If you use a distro which creates others (and not named "*26*"), do something...
I leave the last ones created in /boot - I figure it can't hurt...you could always "mv" instead of "cp".
Since I (for example...) use my $HOSTNAME as my tag name, and since I'll only ever be modifying THAT directory from THIS install, all this is very easily and automatically parameterized for you, for scripting, if you choose, of course.
Now go into GRUB's menu.lst file (in my case):
# title Arch Linux 2.6.28-3 i686 Mode: Normal
# root (hd0,0)
# kernel /vmlinuz26 root=/dev/vg/ua vga=794 ro
# initrd /kernel26.img
And add the subdir tag on the "kernel" and "initrd" lines:
# title Arch Linux 2.6.28-3 i686 Mode: Normal
# root (hd0,0)
# kernel /arch32/vmlinuz26 root=/dev/vg/ua vga=794 ro
# initrd /arch32/kernel26.img
========>^^^^^^^<=========
Ditto with the fallback and memboot options should you so desire. Note you only have to rename the files ONCE in menu.lst (when you install the distro). Kernel updates to some distros involves generating new, identically-named files. If your situation's different...it is. Every time a distro needs to update its kernel, you "rwboot", run the kernel update, run "upboot", then reboot (which returns you to a ro-mounted /boot - you're so rarely exposed, and in so controlled a fashion, that even ext2 makes sense). Also, insert this as the *first* line of the "upboot" alias or whatever, and you'll never overwrite the last bootable kernel in the house:
# mv arch32 arch32old
Obviously you can make these files available to GRUB via menu.lst, also.
=== UPDATE ===
Note you MUST "rwboot" before doing a kernel update (since /boot's normally ro), hence one will never slide by you (or vice-versa). Further, 2 aliases/scripts are, along with your distro's update command(s)), ALL you need. Properly laid out, even the same scripts/aliases can be used in all distros - and this is the ONLY time /boot will ever be mounted rw.

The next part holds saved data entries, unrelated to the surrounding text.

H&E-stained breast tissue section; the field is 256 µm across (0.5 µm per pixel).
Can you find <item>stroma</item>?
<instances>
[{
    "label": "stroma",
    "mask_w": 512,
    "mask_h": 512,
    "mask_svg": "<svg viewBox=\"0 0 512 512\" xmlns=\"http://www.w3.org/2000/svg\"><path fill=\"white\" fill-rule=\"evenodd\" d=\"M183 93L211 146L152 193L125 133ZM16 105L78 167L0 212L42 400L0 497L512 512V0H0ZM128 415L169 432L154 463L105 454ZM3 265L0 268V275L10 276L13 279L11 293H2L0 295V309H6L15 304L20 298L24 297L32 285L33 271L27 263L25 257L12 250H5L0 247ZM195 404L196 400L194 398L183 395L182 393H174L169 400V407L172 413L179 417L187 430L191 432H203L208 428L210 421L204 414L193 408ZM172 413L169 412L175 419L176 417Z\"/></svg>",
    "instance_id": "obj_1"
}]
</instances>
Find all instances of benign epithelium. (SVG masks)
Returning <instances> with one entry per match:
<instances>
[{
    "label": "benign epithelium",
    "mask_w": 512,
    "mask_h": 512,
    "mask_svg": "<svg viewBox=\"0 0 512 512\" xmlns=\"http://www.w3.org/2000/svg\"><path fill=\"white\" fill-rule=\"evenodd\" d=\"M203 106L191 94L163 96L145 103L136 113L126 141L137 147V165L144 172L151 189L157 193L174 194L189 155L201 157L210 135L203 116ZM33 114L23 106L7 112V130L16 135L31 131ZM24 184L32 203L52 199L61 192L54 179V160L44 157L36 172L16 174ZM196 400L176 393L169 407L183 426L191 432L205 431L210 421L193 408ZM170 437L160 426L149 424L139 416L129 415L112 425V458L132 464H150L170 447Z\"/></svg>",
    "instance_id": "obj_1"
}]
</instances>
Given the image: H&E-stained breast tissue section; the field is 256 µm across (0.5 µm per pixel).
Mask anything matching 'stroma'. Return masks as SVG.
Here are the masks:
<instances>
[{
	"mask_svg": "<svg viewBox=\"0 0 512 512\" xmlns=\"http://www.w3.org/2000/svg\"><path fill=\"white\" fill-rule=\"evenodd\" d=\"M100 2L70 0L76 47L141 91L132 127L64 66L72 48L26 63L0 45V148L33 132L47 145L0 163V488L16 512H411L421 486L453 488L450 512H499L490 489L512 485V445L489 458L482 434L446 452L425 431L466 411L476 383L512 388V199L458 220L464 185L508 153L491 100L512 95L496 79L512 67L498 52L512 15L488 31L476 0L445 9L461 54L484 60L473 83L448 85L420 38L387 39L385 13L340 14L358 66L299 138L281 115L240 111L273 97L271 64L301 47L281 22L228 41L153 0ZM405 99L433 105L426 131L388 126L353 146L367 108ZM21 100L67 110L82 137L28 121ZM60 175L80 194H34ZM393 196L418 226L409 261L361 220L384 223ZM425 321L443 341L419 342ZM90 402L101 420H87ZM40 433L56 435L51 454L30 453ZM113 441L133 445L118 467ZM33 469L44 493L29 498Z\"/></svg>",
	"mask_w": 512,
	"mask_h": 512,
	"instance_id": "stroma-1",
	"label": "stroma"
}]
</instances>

Obviously, back up /boot before installing a new distro. Either have the new distro skip installing a bootloader (most allow that), or let it have it's way with "/boot", following which you can tidy up (create subdir, cp/mv files, and add relevant and modified lines to menu.lst).

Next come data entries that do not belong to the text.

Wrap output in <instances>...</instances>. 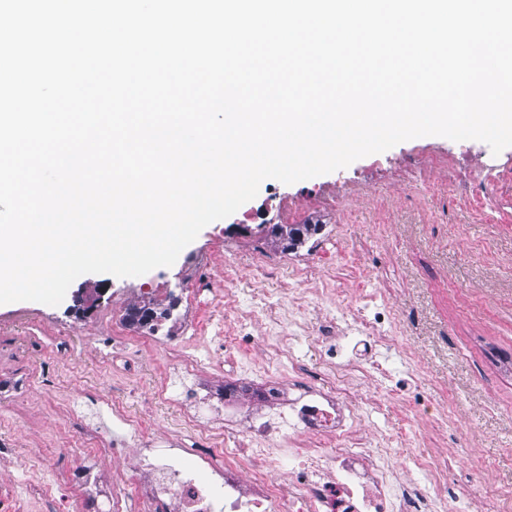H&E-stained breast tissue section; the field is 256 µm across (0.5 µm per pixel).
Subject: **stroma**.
I'll use <instances>...</instances> for the list:
<instances>
[{"instance_id": "35a3bbf8", "label": "stroma", "mask_w": 512, "mask_h": 512, "mask_svg": "<svg viewBox=\"0 0 512 512\" xmlns=\"http://www.w3.org/2000/svg\"><path fill=\"white\" fill-rule=\"evenodd\" d=\"M288 201L300 207L295 223L320 230L285 262H308L313 281L330 280L337 308L363 292L385 298L392 333L377 352L391 376L362 383L324 350L313 326L289 337L275 373L357 384L350 404L365 410L371 433L393 435L385 450L393 464L423 456L447 466L449 507L465 499L470 512L512 504V147L495 154L478 140L427 136L293 184L263 181L242 206L255 216L253 246L271 248L268 228ZM234 222L207 225L173 266L138 277L82 275L56 306L0 305V379L31 367L39 374L23 401L0 398L1 502L68 512L66 448L84 423L112 434L96 394L143 425L195 443L193 428L156 395L171 357L132 339L113 347L99 319L160 280L175 292L194 277L217 282L228 259L238 268L239 299L249 298L250 260L235 252ZM219 240L223 258L200 267ZM61 326L71 330L67 338L57 335ZM114 349L120 361L104 367L99 351Z\"/></svg>"}]
</instances>
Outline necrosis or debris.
I'll use <instances>...</instances> for the list:
<instances>
[{"instance_id":"obj_1","label":"necrosis or debris","mask_w":512,"mask_h":512,"mask_svg":"<svg viewBox=\"0 0 512 512\" xmlns=\"http://www.w3.org/2000/svg\"><path fill=\"white\" fill-rule=\"evenodd\" d=\"M285 267L303 284L289 293L286 315L266 288L267 280ZM253 270L252 297L244 304L234 289L237 268L225 263L224 278L206 301L213 335L243 342L257 333L264 354L279 355L286 328L305 327L312 315L336 307L334 289L308 287L309 265L285 264L281 255L268 251L254 256ZM386 311L385 300L359 295L354 307L323 330L321 340L339 346L343 363L358 367L364 378L385 376L374 351L391 333ZM133 312L127 304L113 307L106 318L113 336L151 342L160 323L134 319ZM207 345L201 329L193 328L172 365L191 380V388L179 392L165 383L158 388L197 431L198 447L150 433L129 420L120 405H112L123 431L119 445L134 453L133 470L124 481L102 483L95 464L111 446L96 429H84L79 446L66 451L71 512H124L131 502L141 512H444L445 468L433 458L394 468L363 432L364 415L350 408L347 387L289 383L275 374L254 380L237 373L225 375L219 386L200 384L196 376L210 364ZM217 427L231 432L221 446L210 440ZM187 458L192 466H184ZM283 470L289 479L277 480Z\"/></svg>"}]
</instances>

I've found this layout and these steps wear well; I've been using them w/o having to fully repartition my entire HD in over 3 years (and that was to reclaim Windows' space), covering literally dozens of Linux installs. I decided to write this after realizing how handy this has become, while converting my "bleeding-edge" distro's root fs to ext4 (yes, "ext4", not "ext4dev" - and notice I said the root fs, NOT /home!
). Of course, YMMV. Comments welcomed.